Kufstein/Wien - Tod in den Bergen: Zwei deutsche Urlauber sind bei Abstürzen in den Tiroler Alpen ums Leben gekommen.

Ein 41-Jähriger stürzte am Donnerstag im Kaisergebirge 110 Meter über eine senkrechte Felswand. Das teilte die Tiroler Polizei am Freitag mit. Der Deutsche war laut den Ermittlern vermutlich am Beginn einer Kletterroute unterwegs, obwohl er keinerlei Ausrüstung bei sich hatte. Ob der Mann absichtlich oder unabsichtlich vom markierten Steig abkam, stand vorerst noch nicht fest. Zur genauen Herkunft des Mannes wollten die Ermittler zunächst keine Auskunft geben.
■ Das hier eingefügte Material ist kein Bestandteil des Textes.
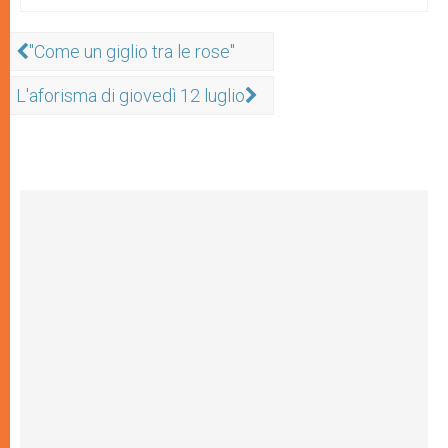
"Come un giglio tra le rose"
L'aforisma di giovedì 12 luglio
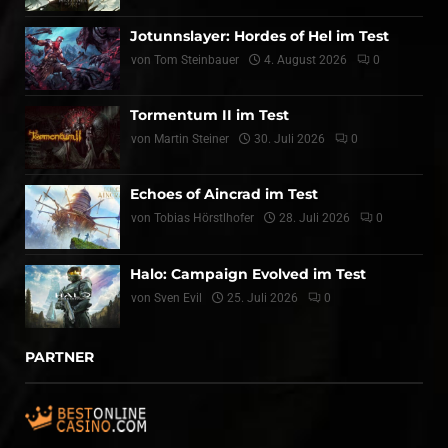
Jotunnslayer: Hordes of Hel im Test
von
Tom Steinbauer
4. August 2026
0
Tormentum II im Test
von
Martin Steiner
30. Juli 2026
0
Echoes of Aincrad im Test
von
Tobias Hörstlhofer
28. Juli 2026
0
Halo: Campaign Evolved im Test
von
Sven Evil
25. Juli 2026
0
PARTNER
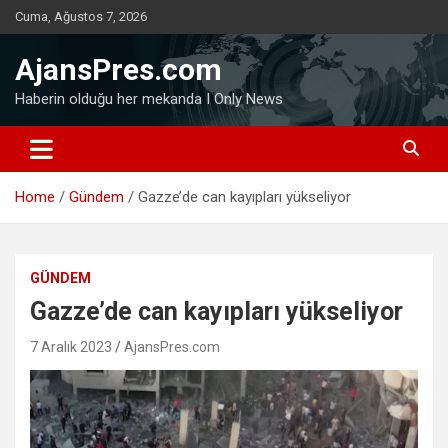
Skip
Cuma, Ağustos 7, 2026
to
content
AjansPres.com
Haberin olduğu her mekanda I Only News
Home
Gündem
Gazze’de can kayıpları yükseliyor
GÜNDEM
Gazze’de can kayıpları yükseliyor
7 Aralık 2023
AjansPres.com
Bei einem bisher unbekannten Alpinisten, der am Sonntag 200 Meter im Gebirge des Wilden Kaisers abstürzte, dürfte es sich ebenfalls um einen Deutschen handeln. In der Nähe der Absturzstelle fanden die Ermittler eine Geldbörse mit Ausweisen. Endgültige Klarheit soll ein DNA-Abgleich bringen, teilte die Alpinpolizei am Freitag mit. Der vermutlich 50-jährige Mann ist nach einer Mountainbike-Fahrt alleine zu einer Klettertour aufgebrochen und tödlich verunglückt.